According to a news release that accompanied publication of the study, when NLRP1 is switched on, it “sets off a chain of events that instructs cells to use up their energy or fat stores to prevent excess fat accumulating.” NLRP1 could potentially be a target for novel therapies for type 2 diabetes and obesity.

Study author Seth Masters, BSc, PhD, said, “NLRP1 is a biological sensor that can respond to and prevent obesity and metabolic syndrome, which are causing a dramatically increasing burden of disease throughout the world… We showed that without NLRP1, fat stores continue to build up, especially with a high-energy diet, leading to obesity.”

NLRP1 controls the lipid-regulating hormone called interleukin-18 (IL-18). According to Andrew Murphy, PhD, from the Baker IDI Heart and Diabetes Institute, this research showed for the first time that “NLRP1 is the key to IL-18 production, explaining how it acts to reduce obesity.”

“Our long-term goal would be to develop a small molecule that activates the pathway to produce IL-18. In people who are obese, this would help the body to switch on this system and burn existing fat stores,” said Murphy.

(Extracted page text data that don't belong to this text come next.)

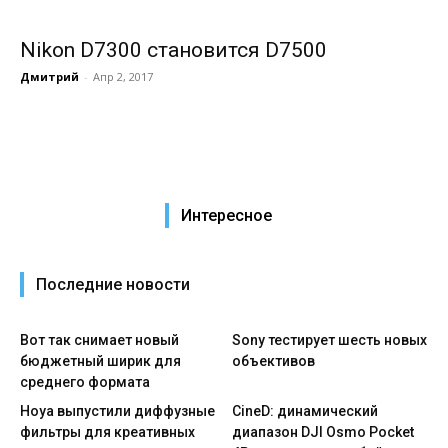
Nikon D7300 становится D7500
Дмитрий
-
Апр 2, 2017
Интересное
Последние новости
Вот так снимает новый
Sony тестирует шесть новых
бюджетный ширик для
объективов
среднего формата
Hoya выпустили диффузные
CineD: динамический
фильтры для креативных
диапазон DJI Osmo Pocket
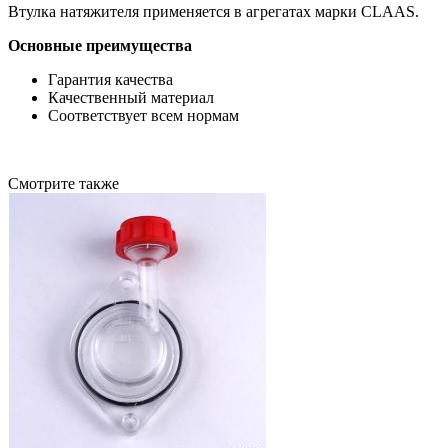
Втулка натяжителя применяется в агрегатах марки CLAAS.
Основные преимущества
Гарантия качества
Качественный материал
Соответствует всем нормам
Смотрите также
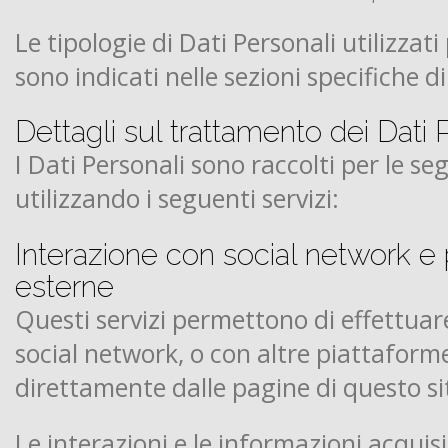
Le tipologie di Dati Personali utilizzati
sono indicati nelle sezioni specifiche
Dettagli sul trattamento dei Dati 
I Dati Personali sono raccolti per le se
utilizzando i seguenti servizi:
Interazione con social network e 
esterne
Questi servizi permettono di effettuare
social network, o con altre piattaform
direttamente dalle pagine di questo si
Le interazioni e le informazioni acquis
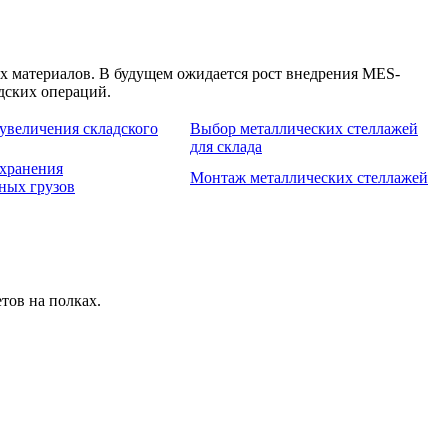
х материалов. В будущем ожидается рост внедрения MES-
дских операций.
увеличения складского
Выбор металлических стеллажей
для склада
хранения
Монтаж металлических стеллажей
ных грузов
тов на полках.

Although these results are promising, the researchers cautioned that any therapy involving NLRP1 and IL-18 would have to be closely monitored to avoid potential side effects. This research showed that activation of NLRP1 “could be exacerbated by some diets, and identified that there is a fine balance between increasing the cell’s fat burning abilities and causing harm,” said Masters.

Potential treatment would likely be safer “if given in small doses over a long period of time, which is less likely to have potentially negative consequences,” he said.

The study results were reported in the article “IL-18 Production from the NLRP1 Inflammasome Prevents Obesity and Metabolic Syndrome,” published in Cell Metabolism.

In the study, mice that lacked NLRP1 (and thus IL-18) experienced “spontaneous obesity due to intrinsic lipid accumulation,” which was exacerbated by a high-fat or high-protein diet. Mice in which NLRP1 was activated (resulting in increased IL-18 production) experienced decreased adiposity and were “resistant to diet-induced metabolic dysfunction.”

Feeding these mice a high-fat diet resulted in “further increased plasma IL-18 concentrations and strikingly resulted in loss of adipose tissue mass.”

Based on these findings, the authors concluded that “NLRP1 is an innate immune sensor that functions in the context of metabolic stress to produce IL-18, preventing obesity and metabolic syndrome.”